3 A SOCIOLINGUÍSTICA: RESSIGNIFICANDO ALGUNS PRINCÍPIOS TEÓRICOS PARA AS ESTRATÉGIAS DE ENSINO DE LÍNGUA DE ACOLHIMENTO

Em qualquer estudo sobre a língua, provavelmente, um primeiro procedimento consiste em refletir sobre qual perspectiva teórica, sobre qual concepção de língua se realizará a análise. Dentre as possibilidades, faz-se uma breve incursão por algumas das teorias que influenciaram e ainda influenciam o ensino de língua/linguagem, em que se procura evidenciar como essas teorias trabalham essa questão e, por fim, coloca-se em perspectiva a Sociolinguística, opção teórica adotada nesta pesquisa.

Para tanto, neste capítulo, evidencia-se alguns dos princípios e dos conceitos teóricos dessa vertente como linguagem, língua, variação, mudança, heterogeneidade, plurilinguismo, aquisição/aprendizagem, competência, que se pensa coadunar ao ensino de língua, em especial, na língua portuguesa como língua de acolhimento (PLA).
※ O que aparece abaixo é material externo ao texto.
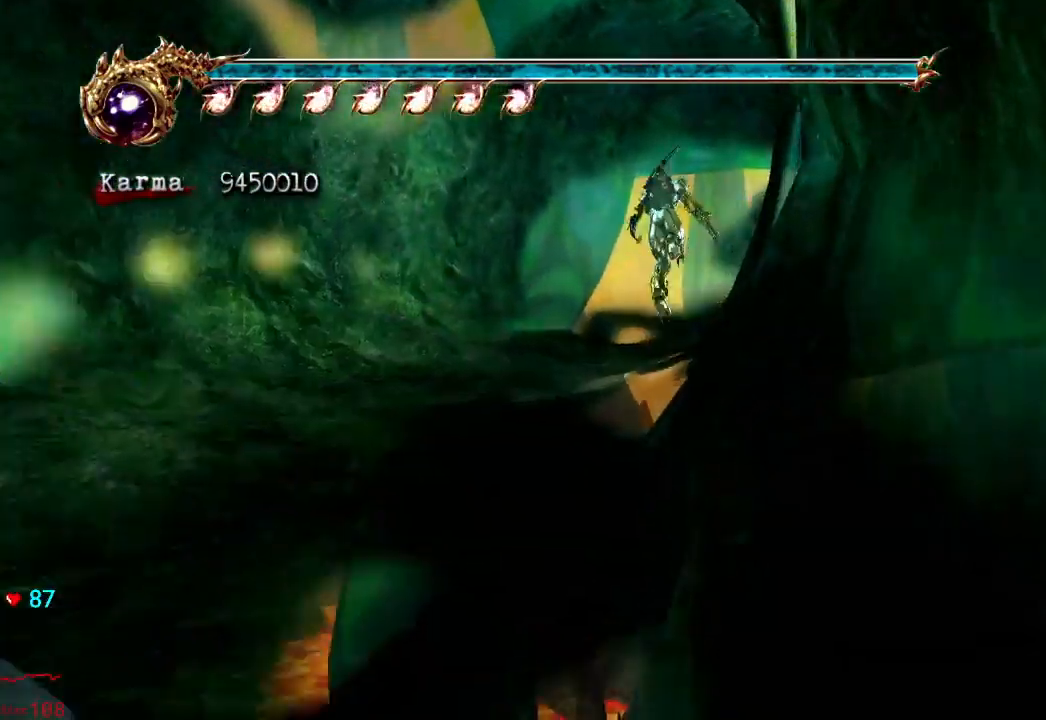
{"buttons": ["L2"], "left_stick": "up-right", "right_stick": "center", "events": [[67, "L2", "up"], [483, "L2", "down"]]}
Entretanto, cabe-nos observar que a escolha não possui o condão de prescrever uma metodologia do ensinável e do apreensível, em outras palavras, determinar o que deve ser ensinado [conteúdo] e como a ação educativa deva ocorrer [ação de quem educa e de quem aprende], trata-se, apenas, de um convite à reflexão sobre um arcabouço teórico que possa, minimamente, contribuir para o saber-fazer docente e subsidiar estratégias de ensino de língua a sujeitos imigrantes, o que faremos no quarto capítulo ao aproximar essa teoria com a prática [de alunos e de professores] observada em um curso de ensino de PLA.